§ **Problem to solve**: Check each line of the entries below for the word "Statutes", and copy out the ones that have it.

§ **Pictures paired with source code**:
☆ ☆ ☆ ☆

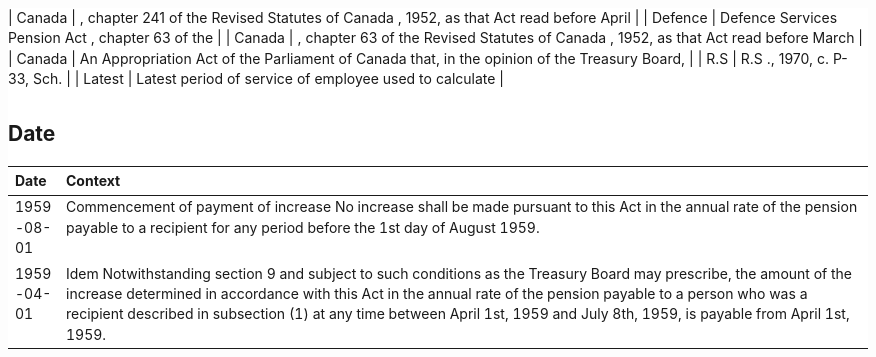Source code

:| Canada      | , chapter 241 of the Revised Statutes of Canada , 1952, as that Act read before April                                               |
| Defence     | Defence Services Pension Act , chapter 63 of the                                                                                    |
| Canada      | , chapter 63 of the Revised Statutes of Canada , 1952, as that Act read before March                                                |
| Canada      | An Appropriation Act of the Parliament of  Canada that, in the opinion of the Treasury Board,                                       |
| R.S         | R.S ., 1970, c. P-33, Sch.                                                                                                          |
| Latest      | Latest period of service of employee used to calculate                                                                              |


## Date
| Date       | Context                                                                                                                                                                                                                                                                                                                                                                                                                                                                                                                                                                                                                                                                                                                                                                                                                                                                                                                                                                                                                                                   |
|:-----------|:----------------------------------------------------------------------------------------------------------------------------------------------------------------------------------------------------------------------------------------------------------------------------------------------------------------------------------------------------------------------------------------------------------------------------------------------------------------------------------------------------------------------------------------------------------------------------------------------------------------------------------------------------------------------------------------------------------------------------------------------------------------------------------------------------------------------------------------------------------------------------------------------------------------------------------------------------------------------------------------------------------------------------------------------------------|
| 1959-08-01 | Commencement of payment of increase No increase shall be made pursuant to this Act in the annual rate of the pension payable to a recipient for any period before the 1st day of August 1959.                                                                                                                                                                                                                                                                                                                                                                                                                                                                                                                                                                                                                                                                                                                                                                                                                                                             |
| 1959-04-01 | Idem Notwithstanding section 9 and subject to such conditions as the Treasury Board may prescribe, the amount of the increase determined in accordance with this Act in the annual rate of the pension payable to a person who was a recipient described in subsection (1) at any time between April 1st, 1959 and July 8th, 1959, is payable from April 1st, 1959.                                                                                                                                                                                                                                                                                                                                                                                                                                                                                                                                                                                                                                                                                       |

☆ ☆ ☆ ☆

§ **Exercise result**:
:| Canada      | , chapter 241 of the Revised Statutes of Canada , 1952, as that Act read before April                                               |
| Canada      | , chapter 63 of the Revised Statutes of Canada , 1952, as that Act read before March                                                |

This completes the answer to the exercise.